__Exercício a__: Reproduza palavra por palavra, a partir das entradas, as linhas desde a que contém "0 to 40000: 19" até à que contém "560000 to 610000: 1", ambas incluídas.

__Texto fornecido__:
Dieta mediterrânica é seguida sobretudo pelas mulheres com mais estudos
Cerca de 50% dos portugueses conhece este padrão alimentar, mas ignora que a frugalidade é um dos seus princípios básicos.
Metade da população portuguesa já ouviu falar em dieta mediterrânica e conhece algumas das principais recomendações a ela ligadas. Apesar disso, só 26% manifesta uma “elevada adesão” a este estilo de alimentação, e este grupo é composto maioritariamente por mulheres, de uma faixa etária mais jovem, com maior nível de escolaridade e rendimentos mais elevados.
Estas são algumas das principais conclusões de um estudo encomendado pelo Programa Nacional para a Promoção da Alimentação Saudável da Direcção-Geral da Saúde, e apresentado esta sexta-feira pela directora, Maria João Gregório, na Conferência Dieta Mediterrânica à Portuguesa, um evento promovido pelo Grupo Jerónimo Martins e que se realizou no Pátio da Galé, em Lisboa, com transmissão directa online, para assinalar o Dia Mundial da Alimentação.
Um dos propósitos, explicou Maria João Gregório ao PÚBLICO, era “avaliar se o investimento feito ao longo dos últimos anos na promoção da dieta mediterrânica tinha atingido os objectivos”. Para isso foram ouvidos 1000 indivíduos – 60% dos quais disseram já ter ouvido falar deste padrão alimentar.
Dentro deste grupo, 80% mostrou conhecimento (o cálculo dos 50% é feito com base nestas duas percentagens) e conseguiu identificar pontos importantes como o uso do azeite, o consumo elevado de hortofrutícolas, a preferência dada ao pescado em detrimento da carne ou o consumo de leguminosas. Curiosamente, nota Maria João Gregório, a frugalidade, que é uma das características fundamentais da dieta mediterrânica, não é referida pelos inquiridos.
O objectivo do programa era conseguir aumentar em 20% os níveis de adesão. Os cálculos baseados nos dados deste estudo permitem dizer, segundo Maria João Gregório, que “a adesão terá aumentado 15%” comparativamente a 2016.
Mas é importante um olhar mais fino sobre esses dados. E o que eles revelam é que quem segue este tipo de alimentação são sobretudo as mulheres (33%) e o grupo etário entre os 16 e os 34 anos (também 33%). À medida que aumenta a idade, a adesão à dieta mediterrânica diminui de maneira expressiva: são apenas 27% os que têm entre 35 e 64 anos, e a partir dos 65 anos a percentagem cai para 19%.
Também o nível de escolaridade tem relevância: no grupo dos que aderem a esta dieta, 35% tem mais de 12 anos de escolaridade e 30% tem um nível económico considerado “confortável ou muito confortável”. O estudo avalia ainda quais são os alimentos com os quais é mais difícil atingir as quantidades recomendadas: 48% têm dificuldade em consumir duas ou mais porções de hortícolas por dia, 39% não atinge as três ou mais porções de fruta por dia, exactamente a mesma percentagem que não consegue atingir as três ou mais porções de frutos secos diárias. Também as leguminosas enfrentam alguns obstáculos: 31% dos inquiridos não as consegue incluir na alimentação três ou mais vezes por semana, como recomendado.

__Entradas fornecidas__:
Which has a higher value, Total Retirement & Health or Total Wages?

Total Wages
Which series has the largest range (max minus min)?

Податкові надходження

---

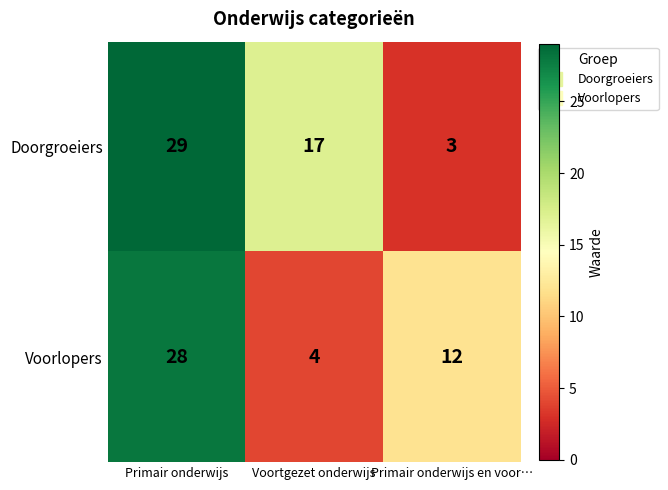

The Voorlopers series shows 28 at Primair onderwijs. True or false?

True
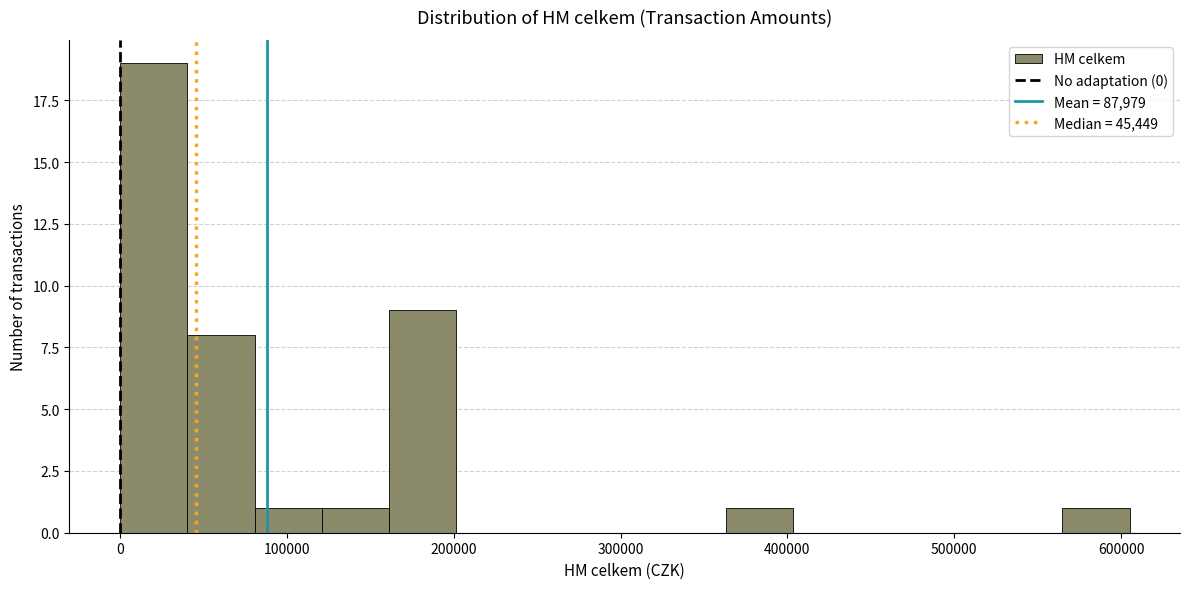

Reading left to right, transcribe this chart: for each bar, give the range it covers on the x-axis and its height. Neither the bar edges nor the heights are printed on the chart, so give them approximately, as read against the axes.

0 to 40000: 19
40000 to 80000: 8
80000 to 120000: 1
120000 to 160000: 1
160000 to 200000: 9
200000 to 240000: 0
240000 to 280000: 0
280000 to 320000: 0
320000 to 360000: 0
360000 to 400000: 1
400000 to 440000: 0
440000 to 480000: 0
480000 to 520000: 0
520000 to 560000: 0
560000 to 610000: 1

__Exercício b__: Retome o texto sobre a adesão dos portugueses à dieta mediterrânica, continuando-o a partir da última frase apresentada.

__Resolução do exercício a__:
0 to 40000: 19
40000 to 80000: 8
80000 to 120000: 1
120000 to 160000: 1
160000 to 200000: 9
200000 to 240000: 0
240000 to 280000: 0
280000 to 320000: 0
320000 to 360000: 0
360000 to 400000: 1
400000 to 440000: 0
440000 to 480000: 0
480000 to 520000: 0
520000 to 560000: 0
560000 to 610000: 1

__Resolução do exercício b__:
E que razões levam a estas dificuldades? No caso das leguminosas, 6% diz que o problema está relacionado com o sabor, 5% receia que engordem, 4% confessa não saber como as cozinhar para ficarem saborosas, e 3% afirma que a família não gosta. Nas sopas são também 6% que se queixam do sabor, tal como acontece com os hortícolas em geral. Razões diferentes são referidas no que toca ao azeite e ao pescado – aí o preço, entendido como elevado, entra já como factor dissuasor. Maria João Gregório chama igualmente a atenção para alguns mitos que perduram e que prejudicam a imagem de certos alimentos, nomeadamente o pão e os frutos secos, que muitos receiam ainda que façam engordar.
Para se perceber porque é que certos grupos sócio-económicos mostram mais abertura à dieta mediterrânica do que outros (sendo que seria de esperar que a população mais velha e mais rural seguisse, tradicionalmente, este tipo de alimentação, o que não acontece), é interessante juntar ao estudo citado por Maria João Gregório um outro apresentado na mesma conferência pela investigadora do Instituto de Ciências Sociais (ICS) de Lisboa Mónica Truninger.
Houve nas últimas décadas uma série de mudanças que ajudam a explicar alterações na forma como comemos, afirmou Truninger, que acaba de lançar o livro Hábitos Alimentares dos Portugueses na colecção de ensaios da Fundação Francisco Manuel dos Santos. Há um “crescente apelo à responsabilidade individual”, uma gestão difícil da casa e do trabalho (74,5% das mulheres continua a dedicar uma hora ou mais por dia à preparação das refeições), ao mesmo tempo que surgiu uma “oferta mais fragmentada”, com muita comida rápida e processada, a que se soma um “relaxamento em relação às regras” da hora da refeição.
Mas há também “contra-tendências” que passam pela valorização da produção nacional, dos produtos de proximidade, feitos com menor impacto sobre o ambiente, e ainda de algumas tradições alimentares. De destacar igualmente a questão do consumo de carne, cuja redução é recomendada pela dieta mediterrânica (e não só).
Quarenta e nove por cento das pessoas ouvidas no II Grande Inquérito à Sustentabilidade, do ICS, dizem-se dispostas a reduzir o consumo de carne, e 26,5% a deixar de comer carne. E também aqui há um dado curioso: os mais dispostos a fazer esta alteração são as mulheres das áreas metropolitanas e com maior nível de escolaridade; os menos disponíveis para o fazer são os homens com mais de 65 anos, dos meios rurais e com menor nível de escolaridade.